- DOCUMENT PASSAGE -

--- --- ---

This is a bonus post for The Story Game. It's long, and not fully proofed. It's just that theme is a really big subject, so I wanted to go into it in more depth. But I also want to finish up the Situation Worksheet before Thanksgiving, so... here goes:
Frankly, theme isn't something you impose on a story anyway -- it happens organically, and if you are the sort of person who does think about theme, odds are that you just discover it as you write.
And yet, I have found it incredibly useful in brainstorming. It can work a lot like a prompt -- you take it up, play with it, if magic happens, you keep it. If not you adjust it or discard it. (Which is true of all the elements of this Story Game. We'll talk about that tomorrow when we get to the brainstorming phase.)
What Is Theme?
Theme is the larger subject that a story is about. It's not a moral. It's just a personal quality or emotion which the story explores. In the end, the story may take a stance on it -- and that would be a "moral" -- but the theme is not that stance. It's just the subject of that stance.
It's really hard to write something without a theme. It just sort of happens. Usually, though, you can tell a story that has a stronger theme, becuase it ties together in a more satisfying way. Sometimes when the plot itself doesn't hang together too well, but the story seems to work anyway? That's because of theme.
And some genres have specific themes of their own which you write variations into. Romance is always about finding that "happily ever after." Crime fiction explores justice (or lack thereof). Within these big themes, the author will have his or her own themes, and a particular series may have it's own theme, and an indivicual story may have it's own variation.

--- --- ---

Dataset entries
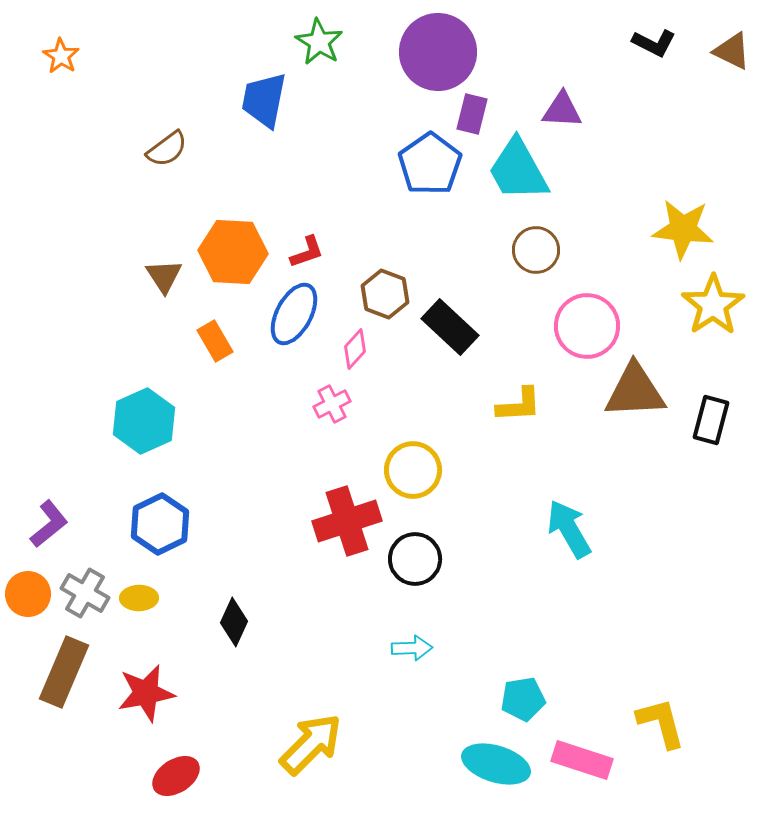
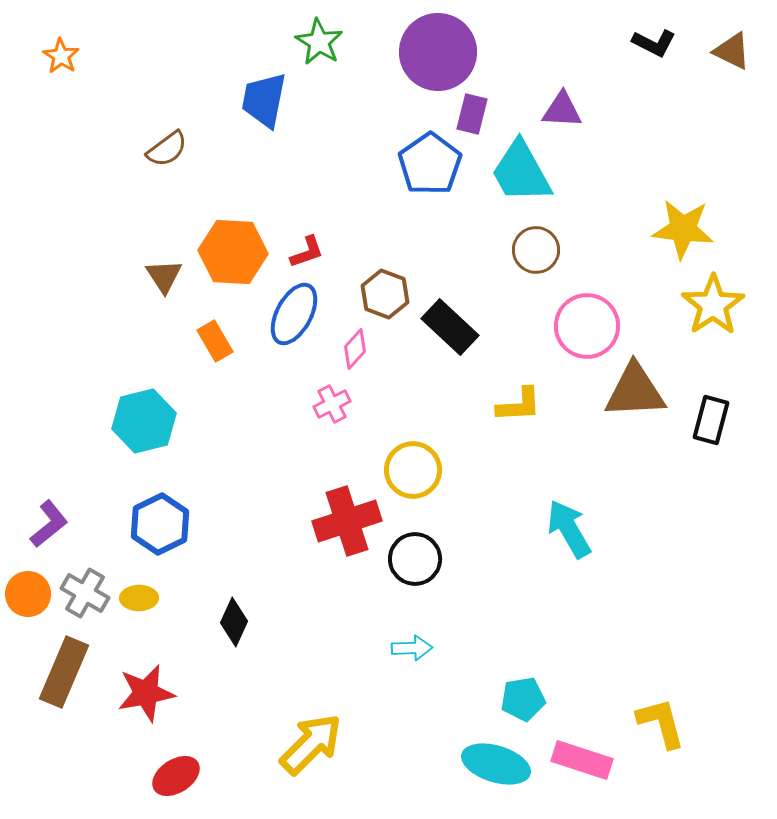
cyan trapezoid at (518, 170): moved 3 px right, 2 px down
cyan hexagon at (144, 421): rotated 10 degrees clockwise
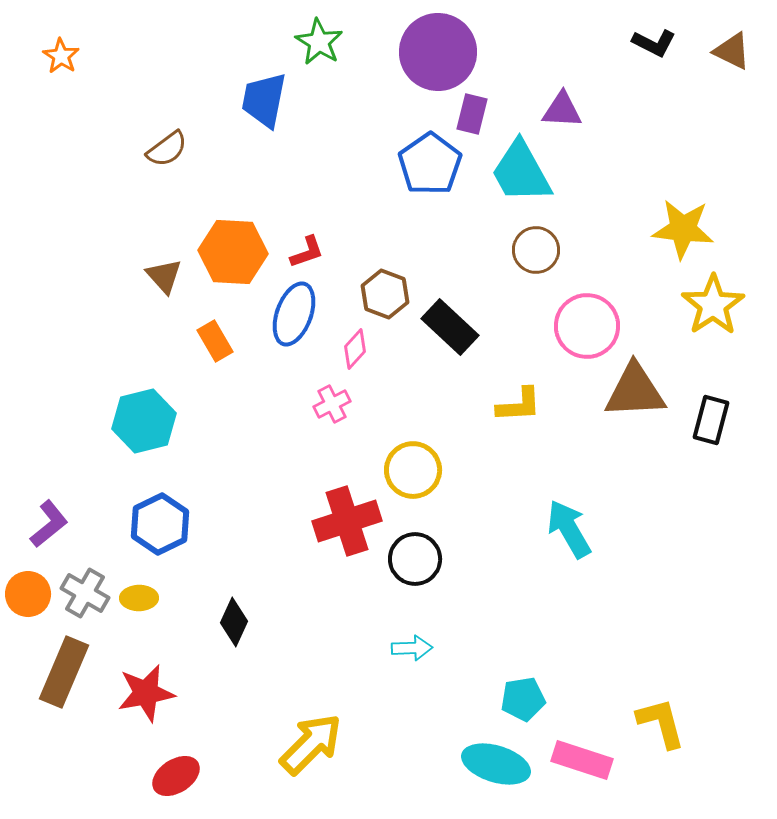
brown triangle at (164, 276): rotated 9 degrees counterclockwise
blue ellipse at (294, 314): rotated 8 degrees counterclockwise
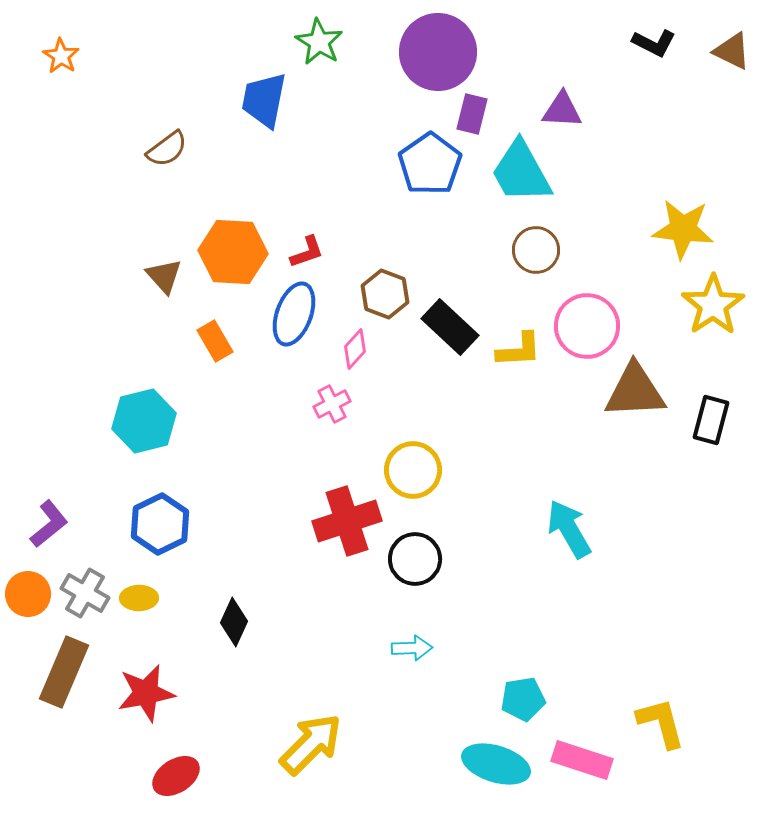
yellow L-shape at (519, 405): moved 55 px up
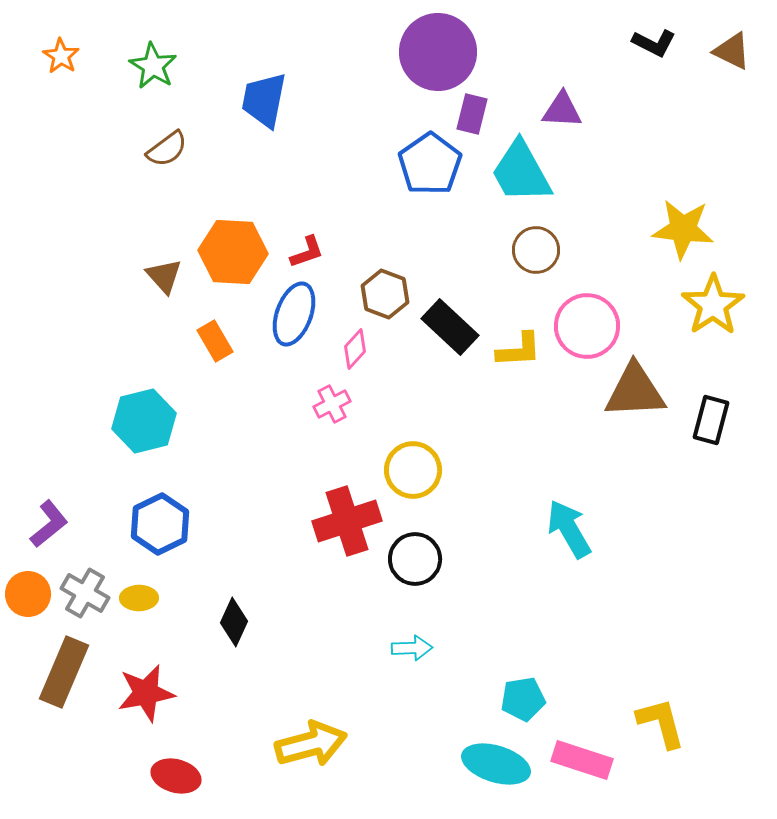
green star at (319, 42): moved 166 px left, 24 px down
yellow arrow at (311, 744): rotated 30 degrees clockwise
red ellipse at (176, 776): rotated 48 degrees clockwise
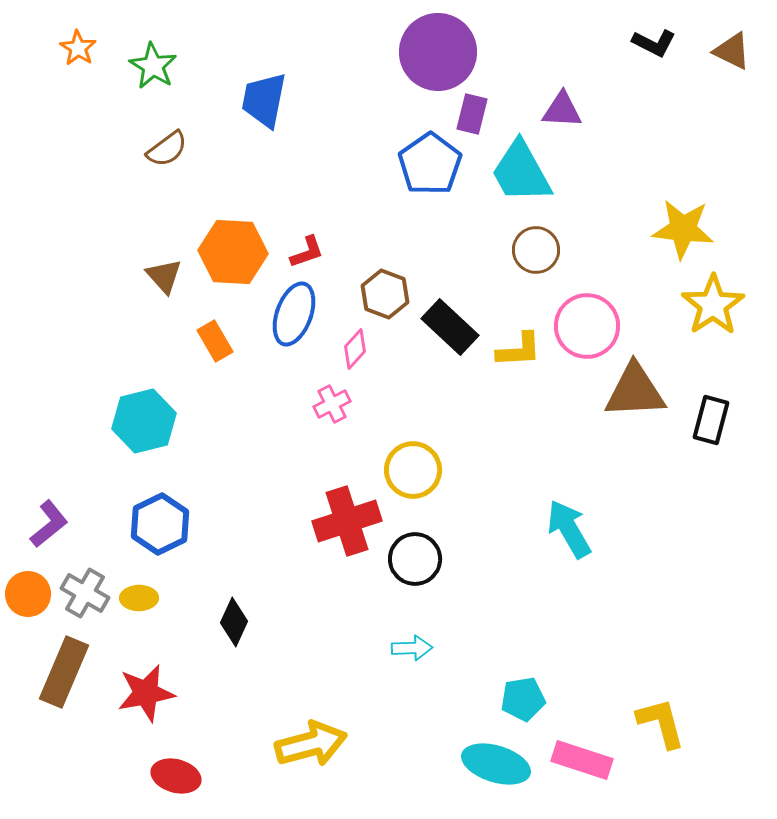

--- --- ---

- EXERCISE INSTRUCTIONS -
• A. Put this sentence from the post on theme into Spanish: "Theme is the larger subject that a story is about."
• B. Write out the part of the post on theme that opens with the words "This is a bonus" and closes with "the brainstorming phase.)", substituting "planning" for "brainstorming".
The data comes from a different source than the text.

- IN RESPONSE -
• A. El tema es el asunto más amplio del que trata una historia.

• B.
This is a bonus post for The Story Game. It's long, and not fully proofed. It's just that theme is a really big subject, so I wanted to go into it in more depth. But I also want to finish up the Situation Worksheet before Thanksgiving, so... here goes:
Frankly, theme isn't something you impose on a story anyway -- it happens organically, and if you are the sort of person who does think about theme, odds are that you just discover it as you write.
And yet, I have found it incredibly useful in planning. It can work a lot like a prompt -- you take it up, play with it, if magic happens, you keep it. If not you adjust it or discard it. (Which is true of all the elements of this Story Game. We'll talk about that tomorrow when we get to the planning phase.)